## Questions
[1] According to the NiFi post, what goes wrong with HandleHttpRequest when the master node changes?
[2] Reproduce the NiFi post word for word, starting at "You are viewing" and ending at "on primary node).".
[3] Pick up the NiFi post after its last line and keep writing it.

You are viewing a plain text version of this content. The canonical link for it is here.
Posted to dev@nifi.apache.org by "Peter Wicks (pwicks)" <pw...@micron.com> on 2019/08/16 15:07:37 UTC

OnPrimaryNodeStateChange vs Primary Only configuration

I'm working on a bug fix for HandleHttpRequest and need to check if a processor is configured to run only on primary node (and not if a processor has the attribute that ONLY allows it to run on primary node).
Here is the scenario for background:

  *   NiFi cluster, but all nodes are on the same physical machine; we do this to let developers develop/test in a cluster without needing a lot of infrastructure before deploying to the real prod cluster.
  *   To avoid Port conflicts, HandleHttpRequest is setup to run only on master. But, if there is a master node change then the Http server is not properly shutdown and we get a port conflict when the new master node starts up the new instance of the processor.

The problem is I don't think the Primary Only scheduling configuration is exposed to the processor. I'd like to do something like the code below:

    @OnPrimaryNodeStateChange
    public void onPrimaryNodeChange(final PrimaryNodeState newState) {
        // If this processor is running in Primary Only
        // and this is processor is not master, shutdown the http server.

## Given data
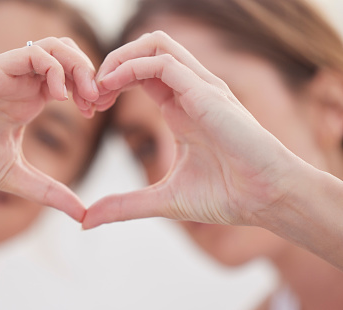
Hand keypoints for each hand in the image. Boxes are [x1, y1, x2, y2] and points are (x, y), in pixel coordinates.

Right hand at [0, 37, 98, 221]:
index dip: (90, 91)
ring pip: (56, 47)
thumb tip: (83, 214)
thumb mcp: (17, 177)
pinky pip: (33, 52)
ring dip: (77, 66)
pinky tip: (57, 96)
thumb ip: (51, 192)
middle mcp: (23, 84)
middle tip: (96, 103)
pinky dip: (54, 68)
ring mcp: (10, 74)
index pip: (71, 79)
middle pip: (69, 56)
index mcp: (30, 101)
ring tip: (82, 97)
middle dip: (91, 75)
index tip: (95, 114)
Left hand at [83, 31, 301, 228]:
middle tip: (88, 95)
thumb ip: (124, 205)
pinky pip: (163, 63)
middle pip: (144, 50)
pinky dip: (131, 69)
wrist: (266, 200)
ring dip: (119, 59)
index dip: (110, 84)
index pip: (140, 74)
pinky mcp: (206, 93)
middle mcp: (189, 91)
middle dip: (109, 65)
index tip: (91, 108)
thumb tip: (87, 221)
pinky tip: (111, 89)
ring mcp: (200, 88)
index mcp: (179, 108)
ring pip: (154, 45)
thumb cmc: (226, 196)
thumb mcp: (162, 200)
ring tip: (98, 88)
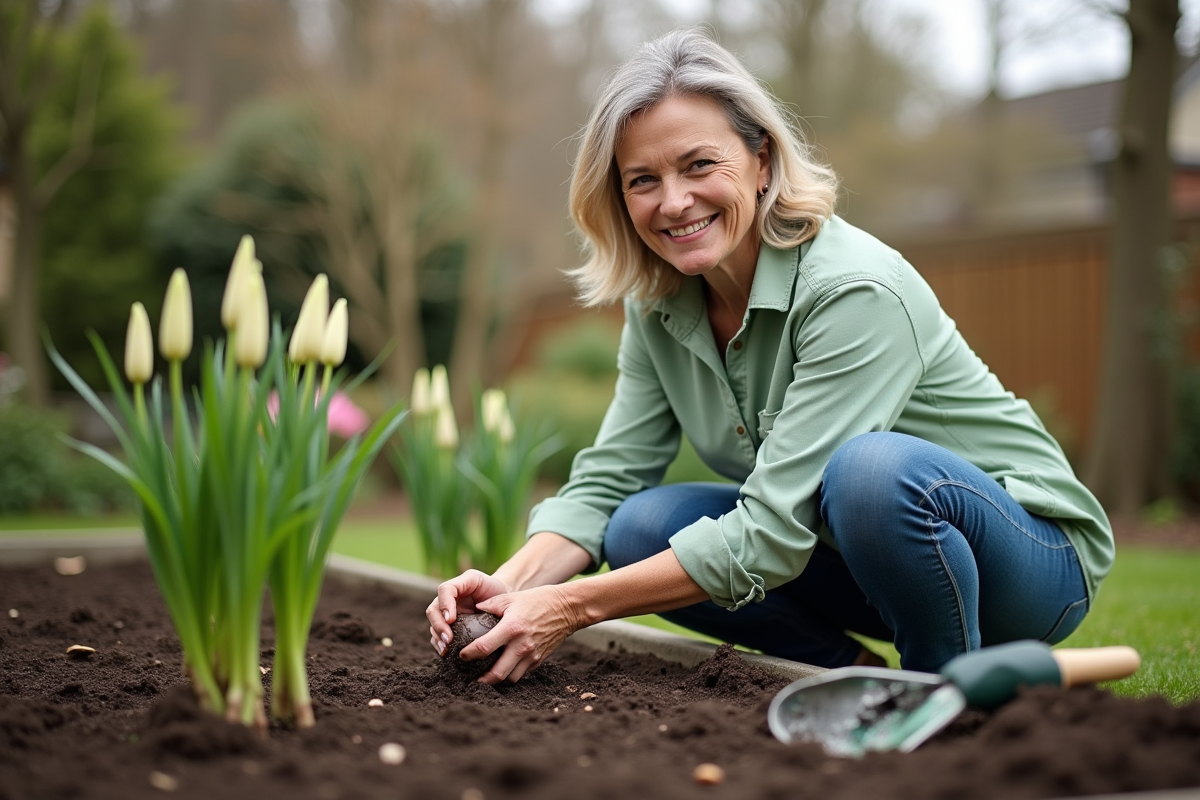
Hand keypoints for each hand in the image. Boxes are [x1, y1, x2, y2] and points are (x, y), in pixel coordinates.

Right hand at [426, 569, 510, 657]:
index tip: (451, 619)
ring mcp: (446, 616)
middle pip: (433, 611)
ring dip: (437, 638)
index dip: (445, 605)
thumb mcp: (481, 581)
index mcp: (454, 588)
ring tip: (446, 649)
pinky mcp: (449, 629)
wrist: (501, 600)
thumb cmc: (491, 589)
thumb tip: (460, 607)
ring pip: (433, 626)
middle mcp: (445, 602)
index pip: (444, 591)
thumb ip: (470, 584)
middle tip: (448, 639)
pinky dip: (440, 646)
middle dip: (439, 626)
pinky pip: (438, 638)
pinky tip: (446, 654)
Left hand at [461, 583, 587, 684]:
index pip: (484, 647)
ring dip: (495, 680)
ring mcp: (531, 655)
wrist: (566, 608)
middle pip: (496, 673)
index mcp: (511, 628)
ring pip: (509, 679)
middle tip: (471, 677)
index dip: (468, 654)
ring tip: (485, 676)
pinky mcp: (538, 660)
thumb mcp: (511, 598)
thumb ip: (489, 605)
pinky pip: (521, 674)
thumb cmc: (537, 600)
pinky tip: (502, 668)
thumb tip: (472, 610)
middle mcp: (521, 645)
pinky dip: (510, 674)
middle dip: (480, 679)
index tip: (461, 655)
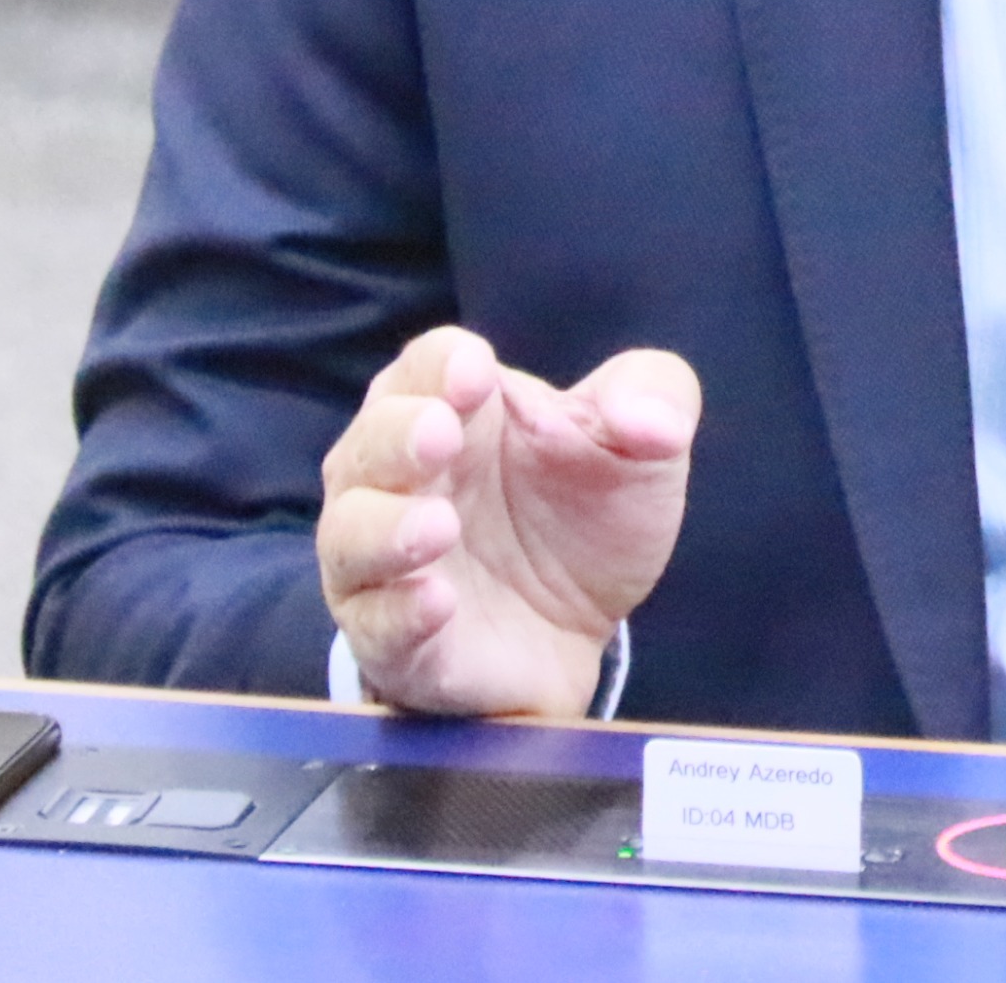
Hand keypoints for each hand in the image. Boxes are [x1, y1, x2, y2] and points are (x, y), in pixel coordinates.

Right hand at [317, 326, 702, 716]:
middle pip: (369, 444)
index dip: (442, 365)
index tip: (478, 374)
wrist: (586, 631)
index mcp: (456, 412)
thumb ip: (657, 400)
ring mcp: (387, 562)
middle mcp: (402, 480)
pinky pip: (375, 625)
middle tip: (439, 436)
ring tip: (439, 526)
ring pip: (349, 535)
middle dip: (397, 435)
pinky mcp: (396, 639)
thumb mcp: (643, 448)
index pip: (424, 367)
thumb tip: (650, 419)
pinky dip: (399, 612)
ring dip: (385, 526)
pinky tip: (438, 602)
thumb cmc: (589, 517)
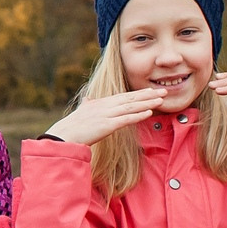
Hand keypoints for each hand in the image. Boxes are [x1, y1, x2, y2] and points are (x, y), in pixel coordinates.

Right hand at [45, 87, 166, 144]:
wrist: (63, 136)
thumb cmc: (71, 127)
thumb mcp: (81, 112)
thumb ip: (87, 104)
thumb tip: (87, 99)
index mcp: (100, 103)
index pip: (123, 96)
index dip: (139, 93)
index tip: (151, 91)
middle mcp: (105, 106)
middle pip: (130, 99)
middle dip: (148, 95)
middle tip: (164, 91)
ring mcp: (106, 115)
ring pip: (131, 107)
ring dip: (147, 103)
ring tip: (161, 100)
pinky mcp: (106, 125)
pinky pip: (125, 119)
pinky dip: (138, 115)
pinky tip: (149, 113)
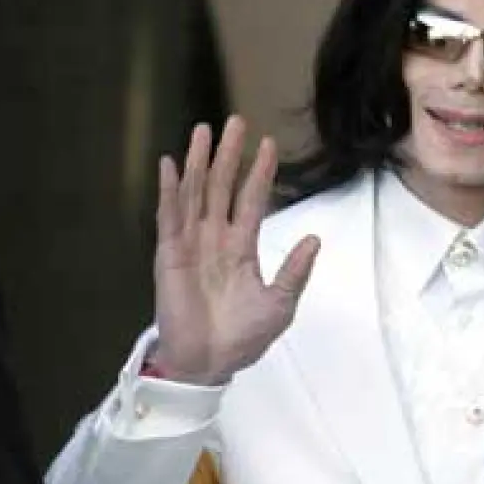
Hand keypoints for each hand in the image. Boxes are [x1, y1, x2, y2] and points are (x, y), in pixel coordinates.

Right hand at [151, 116, 319, 385]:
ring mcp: (191, 244)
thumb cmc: (242, 338)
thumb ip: (295, 271)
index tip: (269, 144)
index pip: (252, 200)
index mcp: (241, 248)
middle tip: (236, 120)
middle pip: (222, 187)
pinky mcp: (170, 255)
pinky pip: (169, 217)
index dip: (259, 173)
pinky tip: (170, 164)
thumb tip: (314, 239)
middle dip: (229, 155)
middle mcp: (215, 239)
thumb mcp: (280, 303)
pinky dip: (169, 190)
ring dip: (199, 162)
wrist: (209, 363)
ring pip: (196, 193)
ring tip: (204, 130)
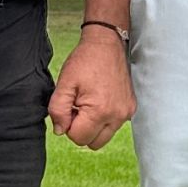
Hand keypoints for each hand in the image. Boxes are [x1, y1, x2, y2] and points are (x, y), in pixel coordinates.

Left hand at [48, 26, 132, 150]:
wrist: (107, 44)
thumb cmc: (85, 61)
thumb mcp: (64, 84)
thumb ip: (57, 110)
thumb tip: (60, 130)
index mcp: (100, 111)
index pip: (78, 138)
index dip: (68, 125)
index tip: (70, 107)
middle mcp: (117, 116)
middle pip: (92, 143)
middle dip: (81, 129)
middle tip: (78, 107)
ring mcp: (126, 113)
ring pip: (104, 137)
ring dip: (93, 126)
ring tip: (88, 104)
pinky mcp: (130, 108)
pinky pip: (114, 126)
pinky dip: (104, 119)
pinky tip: (99, 101)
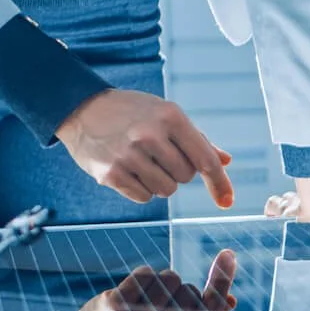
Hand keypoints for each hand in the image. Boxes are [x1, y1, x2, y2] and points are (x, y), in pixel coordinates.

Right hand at [56, 89, 235, 207]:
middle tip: (158, 154)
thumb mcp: (167, 115)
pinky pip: (144, 197)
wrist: (82, 108)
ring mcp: (129, 155)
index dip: (219, 182)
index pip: (205, 159)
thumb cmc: (134, 113)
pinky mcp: (110, 173)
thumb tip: (226, 161)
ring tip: (142, 161)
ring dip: (160, 182)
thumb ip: (197, 140)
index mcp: (171, 117)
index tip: (227, 202)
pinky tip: (128, 169)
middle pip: (186, 177)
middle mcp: (150, 134)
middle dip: (178, 171)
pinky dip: (141, 189)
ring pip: (166, 190)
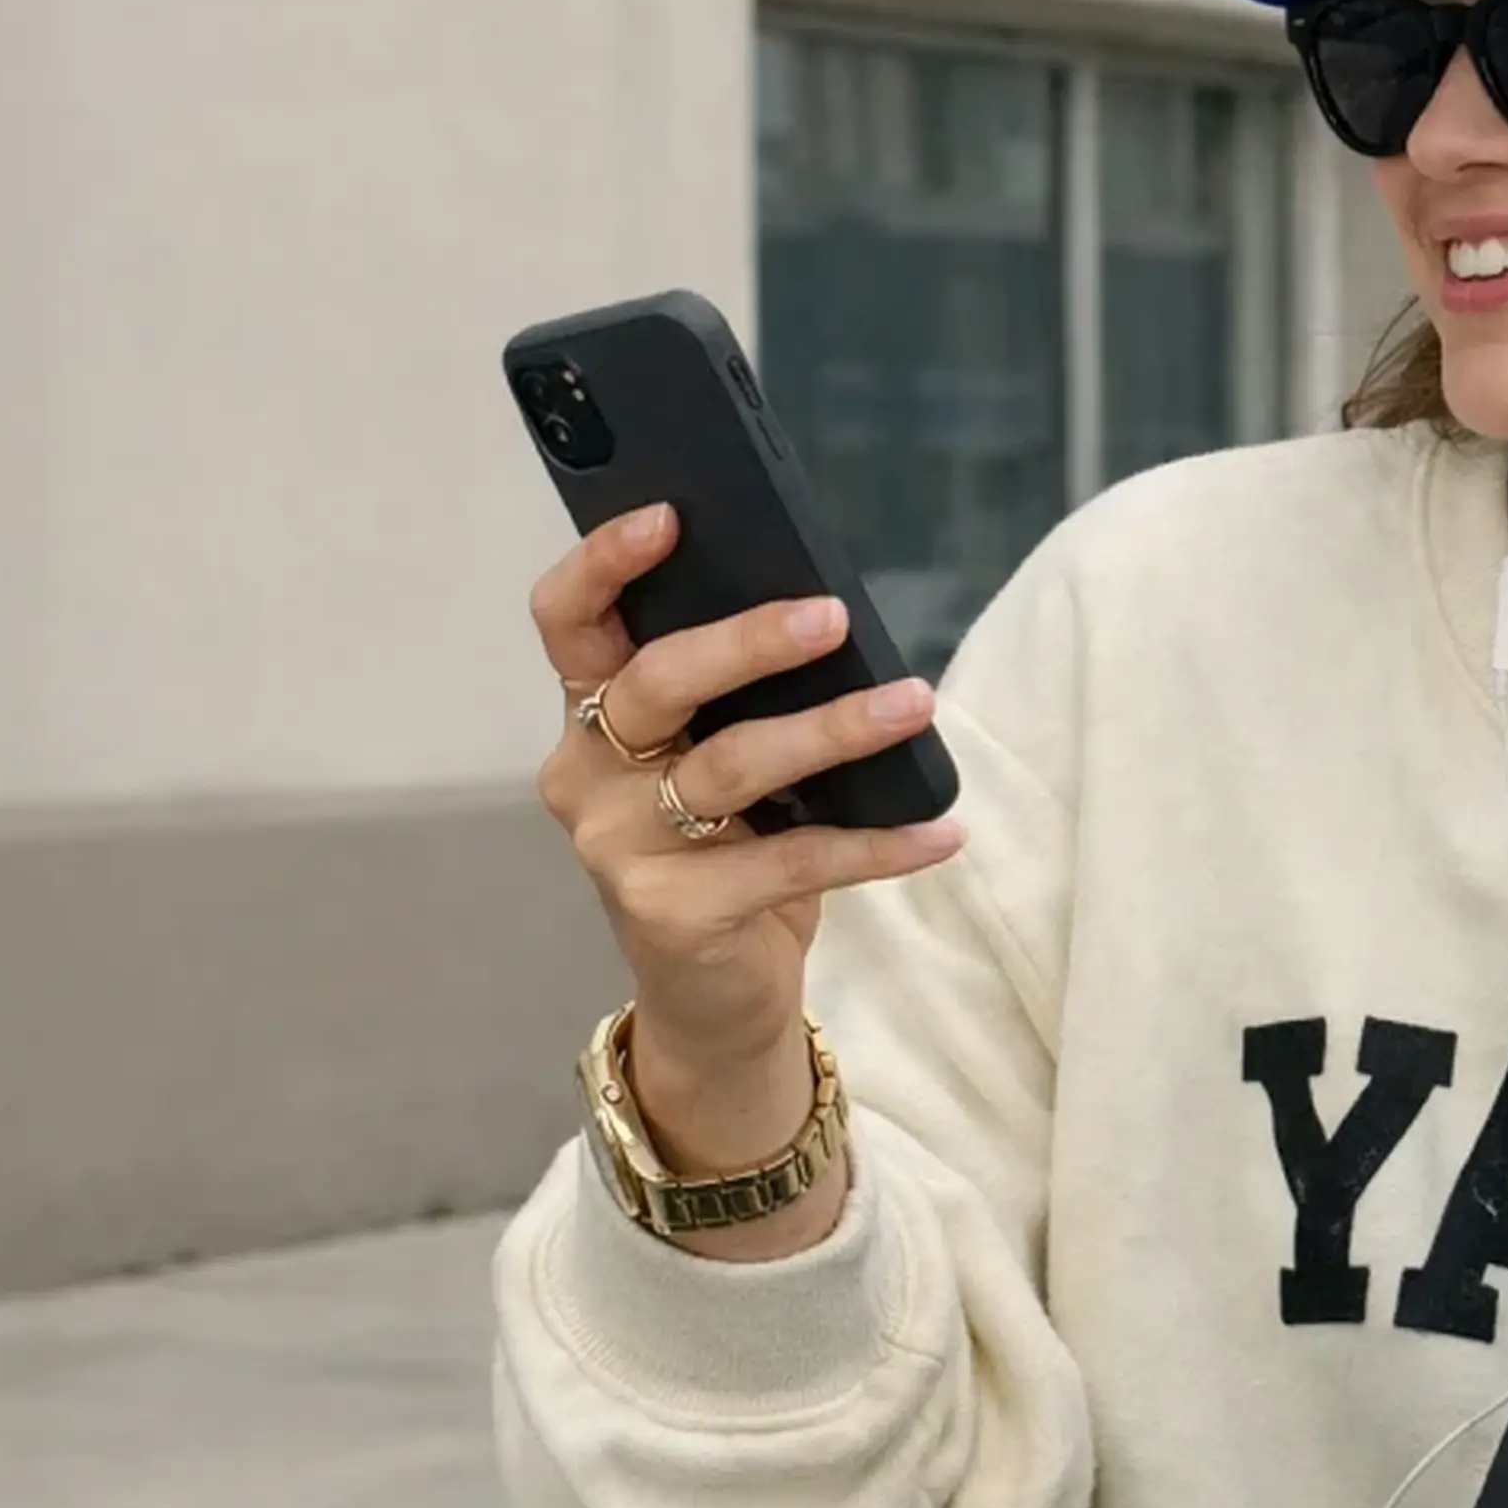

## Your written answers
[1] The Http server is not properly shut down, so a port conflict occurs when the new master node starts up the new instance of the processor.

[2]
You are viewing a plain text version of this content. The canonical link for it is here.
Posted to dev@nifi.apache.org by "Peter Wicks (pwicks)" <pw...@micron.com> on 2019/08/16 15:07:37 UTC

OnPrimaryNodeStateChange vs Primary Only configuration

I'm working on a bug fix for HandleHttpRequest and need to check if a processor is configured to run only on primary node (and not if a processor has the attribute that ONLY allows it to run on primary node).

[3]
        If(this.isMasterOnlyScheduled) shutdown();
    }

I can do some work to expose this, but I thought I'd ask in case I'm missing it.

Thanks,
  Peter

Re: [EXT] Re: OnPrimaryNodeStateChange vs Primary Only configuration

Posted by Bryan Bende <bb...@gmail.com>.
Ah sorry I confused "which node the processor is on" with "where it is
scheduled to run". Sounds like you would need the fix Mark suggested.

I was just looking at the code of HandleHttpRequest and I think it
avoids the problem I was talking about... I was thinking of the case
where the onScheduled method starts a server bound to a port, in that
case you wouldn't be able to start a 3 node cluster on the same
machine, even if its schedule to only primary node, because all 3
nodes would still have onScheduled called and attempt to start a
server. Luckily HandleHttpRequest does lazy initialization in
onTrigger so it avoids this problem.

On Fri, Aug 16, 2019 at 11:43 AM Mark Payne <ma...@hotmail.com> wrote:
>
> It seems reasonable to me to add a `ExecutionNode getExecutionNode()` method to ProcessContext. This enum already exists in nifi-api, but I don't believe that it's exposed anywhere to the Processor itself.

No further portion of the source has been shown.